> **WHAT THE TASK ASKS**
Format every line of the records below as a numbered list, omitting any blank lines.

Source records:
----------------------------------------
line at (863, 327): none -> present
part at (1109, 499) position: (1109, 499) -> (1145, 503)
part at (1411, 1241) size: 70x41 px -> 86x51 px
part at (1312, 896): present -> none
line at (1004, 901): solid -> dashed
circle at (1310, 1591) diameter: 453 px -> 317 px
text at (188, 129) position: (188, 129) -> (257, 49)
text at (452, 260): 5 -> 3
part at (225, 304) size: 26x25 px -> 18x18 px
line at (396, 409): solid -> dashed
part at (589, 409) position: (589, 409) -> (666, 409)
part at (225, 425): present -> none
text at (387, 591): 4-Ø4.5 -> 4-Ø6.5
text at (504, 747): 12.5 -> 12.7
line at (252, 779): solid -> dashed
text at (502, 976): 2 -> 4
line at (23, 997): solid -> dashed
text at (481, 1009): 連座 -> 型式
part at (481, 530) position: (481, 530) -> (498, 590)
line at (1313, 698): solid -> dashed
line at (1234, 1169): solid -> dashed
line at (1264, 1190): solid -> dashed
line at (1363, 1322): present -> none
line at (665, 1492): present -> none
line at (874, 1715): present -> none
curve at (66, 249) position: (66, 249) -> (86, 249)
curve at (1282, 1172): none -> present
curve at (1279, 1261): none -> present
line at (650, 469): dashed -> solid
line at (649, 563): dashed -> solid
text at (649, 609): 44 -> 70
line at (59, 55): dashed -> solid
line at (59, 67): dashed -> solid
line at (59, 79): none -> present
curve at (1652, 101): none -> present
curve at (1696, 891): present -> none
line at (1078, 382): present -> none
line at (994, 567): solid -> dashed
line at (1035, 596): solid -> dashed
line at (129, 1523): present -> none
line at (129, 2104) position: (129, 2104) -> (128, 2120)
----------------------------------------
> **RESULT FOR THIS TASK**
1. line at (863, 327): none -> present
2. part at (1109, 499) position: (1109, 499) -> (1145, 503)
3. part at (1411, 1241) size: 70x41 px -> 86x51 px
4. part at (1312, 896): present -> none
5. line at (1004, 901): solid -> dashed
6. circle at (1310, 1591) diameter: 453 px -> 317 px
7. text at (188, 129) position: (188, 129) -> (257, 49)
8. text at (452, 260): 5 -> 3
9. part at (225, 304) size: 26x25 px -> 18x18 px
10. line at (396, 409): solid -> dashed
11. part at (589, 409) position: (589, 409) -> (666, 409)
12. part at (225, 425): present -> none
13. text at (387, 591): 4-Ø4.5 -> 4-Ø6.5
14. text at (504, 747): 12.5 -> 12.7
15. line at (252, 779): solid -> dashed
16. text at (502, 976): 2 -> 4
17. line at (23, 997): solid -> dashed
18. text at (481, 1009): 連座 -> 型式
19. part at (481, 530) position: (481, 530) -> (498, 590)
20. line at (1313, 698): solid -> dashed
21. line at (1234, 1169): solid -> dashed
22. line at (1264, 1190): solid -> dashed
23. line at (1363, 1322): present -> none
24. line at (665, 1492): present -> none
25. line at (874, 1715): present -> none
26. curve at (66, 249) position: (66, 249) -> (86, 249)
27. curve at (1282, 1172): none -> present
28. curve at (1279, 1261): none -> present
29. line at (650, 469): dashed -> solid
30. line at (649, 563): dashed -> solid
31. text at (649, 609): 44 -> 70
32. line at (59, 55): dashed -> solid
33. line at (59, 67): dashed -> solid
34. line at (59, 79): none -> present
35. curve at (1652, 101): none -> present
36. curve at (1696, 891): present -> none
37. line at (1078, 382): present -> none
38. line at (994, 567): solid -> dashed
39. line at (1035, 596): solid -> dashed
40. line at (129, 1523): present -> none
41. line at (129, 2104) position: (129, 2104) -> (128, 2120)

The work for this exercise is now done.